─── SELECTED EXCERPT

Reynell Coates (December 10, 1802 in Philadelphia, Pennsylvania – April 27, 1886 in Camden, New Jersey) was an American physician, scientist, teacher, poet and politician.

Reynell Coates was born in Philadelphia, Pennsylvania, the youngest son of philanthropist Samuel (1748–1830) and Amy (née Hornor) Coates, and grandson of Samuel and Mary (Langdale) Coates. At an early age, he became proficient in mathematics and languages, and studied medicine and surgery at Pennsylvania Hospital, where at age fifteen he became an apprentice of Dr. Benjamin Rush. He was graduated from the medical department of the University of Pennsylvania in 1823 with a thesis on "Fractures of Inferior Extremities", and became resident physician at the hospital. The same year he voyaged to India as a ship's surgeon and made an extended entomological tour. In 1829 he accepted the chair of natural sciences at Allegheny College. Joining the U.S. Navy as surgeon, he made during a cruise a collection that furnished the material for a large volume. He was a member of the scientific corps of the first South Sea expedition under Commodore Thomas ap Catesby Jones in 1835–36, and had charge of the department of comparative anatomy, but left the service on the return of the expedition.

==Politics==
He was also active in politics. He was the author of the national address of the Native American Party in 1844, and the originator of the Patriotic Order Sons of America December 10, 1847, and wrote its ritual. In the national election of 1852 he was the candidate of the Native American Party for vice-president of the United States, on the ticket with Jacob Broom, for president.

──────
─── LISTED ENTRIES

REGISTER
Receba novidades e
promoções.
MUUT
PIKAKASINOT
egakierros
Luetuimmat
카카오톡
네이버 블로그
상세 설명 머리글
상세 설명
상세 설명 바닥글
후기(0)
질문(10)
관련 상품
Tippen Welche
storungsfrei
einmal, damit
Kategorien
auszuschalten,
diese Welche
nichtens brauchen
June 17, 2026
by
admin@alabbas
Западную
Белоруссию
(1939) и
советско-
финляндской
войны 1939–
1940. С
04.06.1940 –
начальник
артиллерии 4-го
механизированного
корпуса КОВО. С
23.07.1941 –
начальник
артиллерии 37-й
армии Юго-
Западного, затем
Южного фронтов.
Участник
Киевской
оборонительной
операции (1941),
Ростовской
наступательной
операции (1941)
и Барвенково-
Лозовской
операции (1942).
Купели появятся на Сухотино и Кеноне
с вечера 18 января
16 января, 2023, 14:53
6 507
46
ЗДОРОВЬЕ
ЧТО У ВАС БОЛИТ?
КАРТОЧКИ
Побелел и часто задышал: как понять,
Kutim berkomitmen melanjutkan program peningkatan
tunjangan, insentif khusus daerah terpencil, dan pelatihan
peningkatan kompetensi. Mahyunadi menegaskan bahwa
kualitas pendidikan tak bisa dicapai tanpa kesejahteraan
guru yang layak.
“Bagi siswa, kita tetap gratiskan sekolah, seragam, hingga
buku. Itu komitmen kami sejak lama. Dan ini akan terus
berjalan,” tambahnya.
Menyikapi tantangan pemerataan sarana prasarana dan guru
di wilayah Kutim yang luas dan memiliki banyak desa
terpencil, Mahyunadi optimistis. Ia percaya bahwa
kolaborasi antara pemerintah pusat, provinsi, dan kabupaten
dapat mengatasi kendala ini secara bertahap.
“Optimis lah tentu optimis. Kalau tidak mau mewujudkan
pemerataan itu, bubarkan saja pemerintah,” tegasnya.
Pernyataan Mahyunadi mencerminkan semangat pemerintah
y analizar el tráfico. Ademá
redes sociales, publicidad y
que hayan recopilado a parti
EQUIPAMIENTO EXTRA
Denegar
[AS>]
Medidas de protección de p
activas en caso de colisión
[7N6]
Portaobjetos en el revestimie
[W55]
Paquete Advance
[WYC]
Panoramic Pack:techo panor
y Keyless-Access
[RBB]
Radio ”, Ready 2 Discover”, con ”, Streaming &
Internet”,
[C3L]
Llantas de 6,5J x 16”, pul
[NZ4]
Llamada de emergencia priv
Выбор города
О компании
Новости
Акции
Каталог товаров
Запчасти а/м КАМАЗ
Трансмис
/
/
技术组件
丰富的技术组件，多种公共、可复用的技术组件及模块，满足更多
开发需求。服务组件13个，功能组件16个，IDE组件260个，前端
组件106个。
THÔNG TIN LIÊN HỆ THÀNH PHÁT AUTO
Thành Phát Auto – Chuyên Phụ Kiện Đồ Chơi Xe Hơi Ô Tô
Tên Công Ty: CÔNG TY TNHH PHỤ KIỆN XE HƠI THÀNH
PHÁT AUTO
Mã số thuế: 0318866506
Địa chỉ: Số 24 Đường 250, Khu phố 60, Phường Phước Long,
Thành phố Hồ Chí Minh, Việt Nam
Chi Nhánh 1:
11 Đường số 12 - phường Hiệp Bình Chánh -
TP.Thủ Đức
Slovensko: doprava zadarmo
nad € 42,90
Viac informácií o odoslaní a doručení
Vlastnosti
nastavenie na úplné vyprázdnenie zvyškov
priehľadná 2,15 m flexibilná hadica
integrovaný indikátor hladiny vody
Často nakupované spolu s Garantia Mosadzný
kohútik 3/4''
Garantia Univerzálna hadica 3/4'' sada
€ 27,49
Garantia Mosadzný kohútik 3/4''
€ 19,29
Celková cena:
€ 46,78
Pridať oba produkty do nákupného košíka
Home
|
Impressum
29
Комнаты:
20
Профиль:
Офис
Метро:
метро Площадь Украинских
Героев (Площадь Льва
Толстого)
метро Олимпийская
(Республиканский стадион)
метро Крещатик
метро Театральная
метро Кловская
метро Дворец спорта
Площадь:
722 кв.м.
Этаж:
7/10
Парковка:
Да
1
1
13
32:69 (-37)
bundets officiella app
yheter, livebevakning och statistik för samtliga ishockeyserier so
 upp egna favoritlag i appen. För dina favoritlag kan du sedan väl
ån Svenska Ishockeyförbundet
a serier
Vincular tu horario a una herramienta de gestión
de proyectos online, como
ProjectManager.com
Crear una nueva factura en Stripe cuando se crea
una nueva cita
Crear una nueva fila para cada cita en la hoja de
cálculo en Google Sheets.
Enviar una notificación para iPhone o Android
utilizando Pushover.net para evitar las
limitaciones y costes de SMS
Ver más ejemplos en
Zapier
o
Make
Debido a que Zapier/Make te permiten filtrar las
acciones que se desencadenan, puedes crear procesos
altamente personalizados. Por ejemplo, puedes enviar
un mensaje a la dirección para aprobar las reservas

──────

APPLY WHAT YOU READ:
a) In the Reynell Coates biography, at what age did Coates become an apprentice of Dr. Benjamin Rush?
b) Turn the paragraph of the Reynell Coates biography that begins "Reynell Coates was born in Philadelphia" into a bulleted list that keeps its main facts.
c) Carry on the Reynell Coates biography from the point where it stops.

EXERCISE ANSWERS:
a) He became Rush's apprentice at age fifteen.

b)
- Born in Philadelphia, Pennsylvania, the youngest son of philanthropist Samuel Coates (1748–1830) and Amy (née Hornor) Coates, and grandson of Samuel and Mary (Langdale) Coates.
- Became proficient in mathematics and languages at an early age.
- Studied medicine and surgery at Pennsylvania Hospital, becoming an apprentice of Dr. Benjamin Rush at age fifteen.
- Graduated from the medical department of the University of Pennsylvania in 1823 with a thesis on "Fractures of Inferior Extremities," then became resident physician at the hospital.
- In 1823, sailed to India as a ship's surgeon and made an extended entomological tour.
- In 1829, accepted the chair of natural sciences at Allegheny College.
- Joined the U.S. Navy as a surgeon and, on a cruise, made a collection that furnished material for a large volume.
- Served in the scientific corps of the first South Sea expedition under Commodore Thomas ap Catesby Jones in 1835–36, heading the department of comparative anatomy.
- Left the service when the expedition returned.

c)
==Medical and scientific contributions==
Coates contributed voluminously to various medical and scientific journals, many of them being translated into the French, German, Spanish and Italian languages. He published Physiology for Schools (1840)—the first work of its kind—and Natural Philosophy for Schools (1845); besides other works. He wrote a monograph on "Hereditary Haemorrhage".

==Literary contributions==
He was the editor of Graham's Magazine and contributed to the other literary journals of the time, both in prose and in verse. From 1845, he edited Leaflets of Memory: An Illuminated Annual, an annual illustrated collection of short stories and verse, of which eleven volumes are known. Of his poems "The Gambler's Wife" (1846), "Christian Charity" and "The Drunkard's Child" were best known.

==Family==
He was married on December 5, 1827, to Margaretta, daughter of William Abbott of New Jersey, and his only child died in infancy. In 1845, after the death of his wife and child, Coates moved to Camden, New Jersey, where he died in 1886. He was buried in Upper Darby Township, Pennsylvania.